"This car is a spaceship," my son informed me, in the matter-of-fact tone he always uses when presenting knowledge imparted by commercials. I expect that he's somewhat outside the target demographic -- he's nine -- but his awareness is at least an indicator that Lincoln's message is filling the airwaves. And while that message is an obvious overstatement, the tech-laden MKS is undeniably the poster child for a big push underway at Lincoln, and parent company Ford as well. You'd be forgiving for thinking that CEO and recent Seattle transplant Alan Mulally had been plucked from Microsoft rather than Boeing.
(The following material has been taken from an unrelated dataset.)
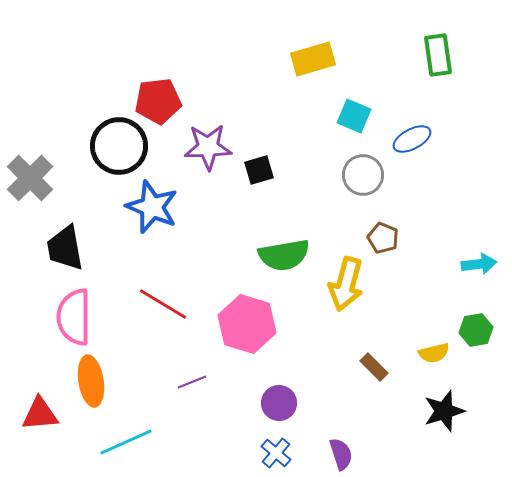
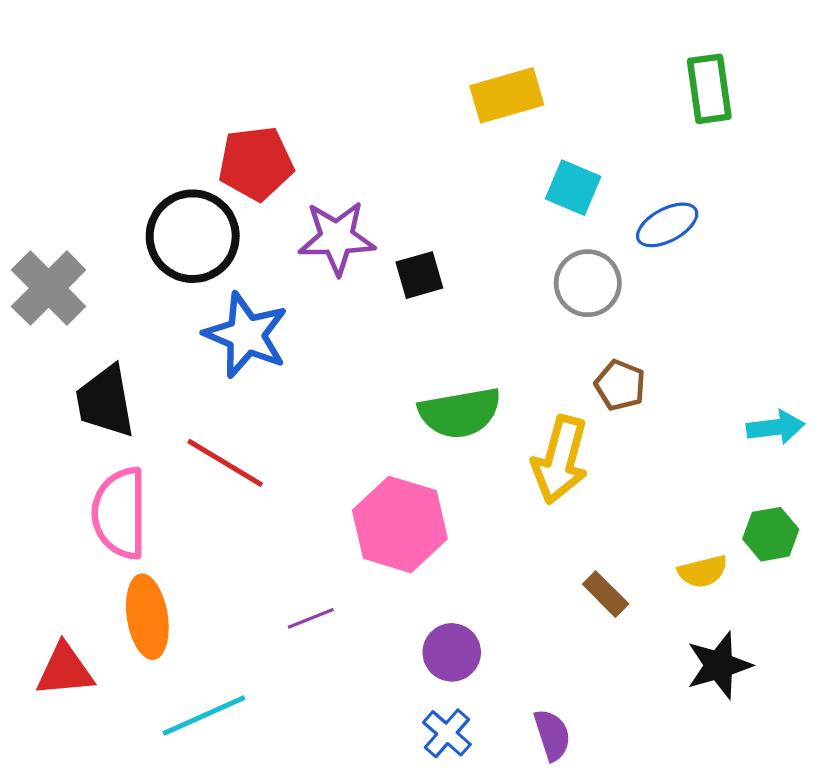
red line: (163, 304) -> (225, 463), moved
Of course, the Microsoft-cobranded Sync system is on hand. It takes a couple minutes to connect your phone the first time, but afterwards it connects automatically. There sometimes is a bit of a delay in Sync-facilitated phone conversations, but even so, the hands-free calling feature works well enough that it ends up encouraging cell-phone use while driving -- probably not a great thing. There are no real downsides to the other techno-wonders: the rearview camera, the keyless ignition, the navigation system, the active cruise control with collision warning, and the automated park assist.
The last one may be little more than a novelty to those who live and work in the exurbs, where opportunities for parallel parking are few, but those who do have occasion to use it will find it works remarkably well. It scans for and finds the space, then you shift into reverse and work the pedals while it spins the wheel. It's far quicker and less fussy than the system on the Lexus LS.
The navigation system is also one of the best out there, and is able to incorporate weather and traffic info - although we found that its color-coded traffic info sometimes put a highly positive spin on things. We loved the ability to easily configure the large display to show a half-size map with satellite radio info on the other side, or a full-size map that still manages to squeeze in music info at the bottom.
The pre-collision warning system only kicked in once, and the huge, flashing red warning that appears in the windshield is pretty hard to miss. Similar to technology available in Lexus, Mercedes-Benz, Volvo, and others, it scans ahead to see if you're closing in fast on a car ahead; if so, it sounds a warning and pre-loads the brakes to shorten the stopping distance.